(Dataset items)
★ ★ ★

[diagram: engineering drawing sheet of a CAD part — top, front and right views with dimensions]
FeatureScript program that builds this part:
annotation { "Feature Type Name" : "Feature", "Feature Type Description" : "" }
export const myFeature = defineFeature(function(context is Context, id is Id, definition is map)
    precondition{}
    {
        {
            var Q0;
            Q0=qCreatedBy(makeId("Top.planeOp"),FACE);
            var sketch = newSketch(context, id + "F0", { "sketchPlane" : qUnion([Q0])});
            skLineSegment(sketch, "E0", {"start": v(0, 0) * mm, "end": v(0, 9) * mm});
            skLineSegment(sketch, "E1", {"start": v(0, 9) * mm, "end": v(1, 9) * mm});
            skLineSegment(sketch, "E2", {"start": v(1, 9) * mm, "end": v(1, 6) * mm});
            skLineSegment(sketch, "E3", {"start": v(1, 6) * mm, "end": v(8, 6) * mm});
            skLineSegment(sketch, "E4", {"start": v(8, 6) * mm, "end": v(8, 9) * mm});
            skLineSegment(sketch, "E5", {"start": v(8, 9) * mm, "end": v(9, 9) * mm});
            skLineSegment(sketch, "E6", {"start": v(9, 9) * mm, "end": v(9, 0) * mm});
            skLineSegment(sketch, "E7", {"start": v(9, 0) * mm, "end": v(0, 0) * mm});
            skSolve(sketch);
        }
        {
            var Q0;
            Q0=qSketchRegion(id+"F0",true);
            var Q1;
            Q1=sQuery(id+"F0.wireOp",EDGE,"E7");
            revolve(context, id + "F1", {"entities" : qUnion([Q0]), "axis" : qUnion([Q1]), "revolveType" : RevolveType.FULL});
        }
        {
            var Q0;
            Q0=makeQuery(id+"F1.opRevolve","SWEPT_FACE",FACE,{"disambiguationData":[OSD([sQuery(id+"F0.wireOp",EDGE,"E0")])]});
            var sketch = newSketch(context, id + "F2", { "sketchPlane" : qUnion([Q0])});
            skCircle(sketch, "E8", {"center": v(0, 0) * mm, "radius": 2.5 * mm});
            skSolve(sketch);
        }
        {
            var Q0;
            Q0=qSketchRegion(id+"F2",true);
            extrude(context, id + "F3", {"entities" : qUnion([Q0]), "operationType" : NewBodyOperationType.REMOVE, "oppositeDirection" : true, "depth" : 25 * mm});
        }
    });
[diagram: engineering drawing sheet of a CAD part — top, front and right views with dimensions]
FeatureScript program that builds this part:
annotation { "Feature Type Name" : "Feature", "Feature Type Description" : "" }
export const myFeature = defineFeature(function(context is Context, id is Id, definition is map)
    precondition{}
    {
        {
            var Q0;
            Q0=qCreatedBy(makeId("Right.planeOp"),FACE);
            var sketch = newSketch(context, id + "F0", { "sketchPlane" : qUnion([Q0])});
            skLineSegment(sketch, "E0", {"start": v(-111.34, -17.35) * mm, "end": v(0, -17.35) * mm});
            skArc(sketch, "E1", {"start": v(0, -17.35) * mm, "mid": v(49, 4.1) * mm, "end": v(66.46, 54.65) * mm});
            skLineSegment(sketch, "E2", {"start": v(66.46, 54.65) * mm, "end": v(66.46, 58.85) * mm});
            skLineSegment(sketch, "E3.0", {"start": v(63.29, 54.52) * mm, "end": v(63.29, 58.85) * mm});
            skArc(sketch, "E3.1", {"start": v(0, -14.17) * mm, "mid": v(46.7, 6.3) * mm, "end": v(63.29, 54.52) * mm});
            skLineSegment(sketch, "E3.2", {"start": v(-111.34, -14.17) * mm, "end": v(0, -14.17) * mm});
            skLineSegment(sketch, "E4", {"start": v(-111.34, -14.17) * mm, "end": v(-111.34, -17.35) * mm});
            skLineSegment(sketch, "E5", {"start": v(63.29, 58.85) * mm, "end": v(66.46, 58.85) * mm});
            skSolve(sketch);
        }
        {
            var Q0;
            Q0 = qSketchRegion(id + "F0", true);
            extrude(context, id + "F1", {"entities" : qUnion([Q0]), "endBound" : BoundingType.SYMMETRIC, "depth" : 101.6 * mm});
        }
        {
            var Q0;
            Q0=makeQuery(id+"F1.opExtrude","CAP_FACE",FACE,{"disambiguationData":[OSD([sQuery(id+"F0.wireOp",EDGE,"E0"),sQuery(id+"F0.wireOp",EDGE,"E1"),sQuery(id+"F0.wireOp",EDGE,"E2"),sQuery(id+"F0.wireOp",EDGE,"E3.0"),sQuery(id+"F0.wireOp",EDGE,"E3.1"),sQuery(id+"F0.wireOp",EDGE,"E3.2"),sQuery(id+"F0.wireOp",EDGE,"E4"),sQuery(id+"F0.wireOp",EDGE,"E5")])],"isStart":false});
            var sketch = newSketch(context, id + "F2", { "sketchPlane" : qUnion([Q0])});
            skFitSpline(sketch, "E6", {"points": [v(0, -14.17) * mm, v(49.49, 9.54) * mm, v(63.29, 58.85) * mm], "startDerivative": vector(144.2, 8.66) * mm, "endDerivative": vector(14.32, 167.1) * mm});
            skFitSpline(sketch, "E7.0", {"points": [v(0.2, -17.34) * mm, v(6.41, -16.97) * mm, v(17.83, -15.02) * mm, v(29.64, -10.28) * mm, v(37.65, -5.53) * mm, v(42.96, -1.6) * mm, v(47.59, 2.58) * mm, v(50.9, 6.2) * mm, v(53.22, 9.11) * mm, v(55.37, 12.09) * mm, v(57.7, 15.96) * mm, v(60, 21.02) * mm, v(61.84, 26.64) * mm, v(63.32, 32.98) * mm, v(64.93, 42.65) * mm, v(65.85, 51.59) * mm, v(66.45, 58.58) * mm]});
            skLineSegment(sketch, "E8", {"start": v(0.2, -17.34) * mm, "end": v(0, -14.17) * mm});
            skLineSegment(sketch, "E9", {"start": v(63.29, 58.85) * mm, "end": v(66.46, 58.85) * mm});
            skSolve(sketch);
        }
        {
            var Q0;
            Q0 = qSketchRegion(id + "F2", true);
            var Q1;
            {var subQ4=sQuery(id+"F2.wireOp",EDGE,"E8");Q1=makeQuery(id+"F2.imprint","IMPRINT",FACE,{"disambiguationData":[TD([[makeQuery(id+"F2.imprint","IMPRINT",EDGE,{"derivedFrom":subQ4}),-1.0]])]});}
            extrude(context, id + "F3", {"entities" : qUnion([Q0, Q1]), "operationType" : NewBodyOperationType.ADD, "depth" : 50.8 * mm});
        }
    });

★ ★ ★

■ **Your goal**:
Tally the lines in the rows above: how many contain the string "EDGE"? Reply with the number alone.

■ **Task solution**:
4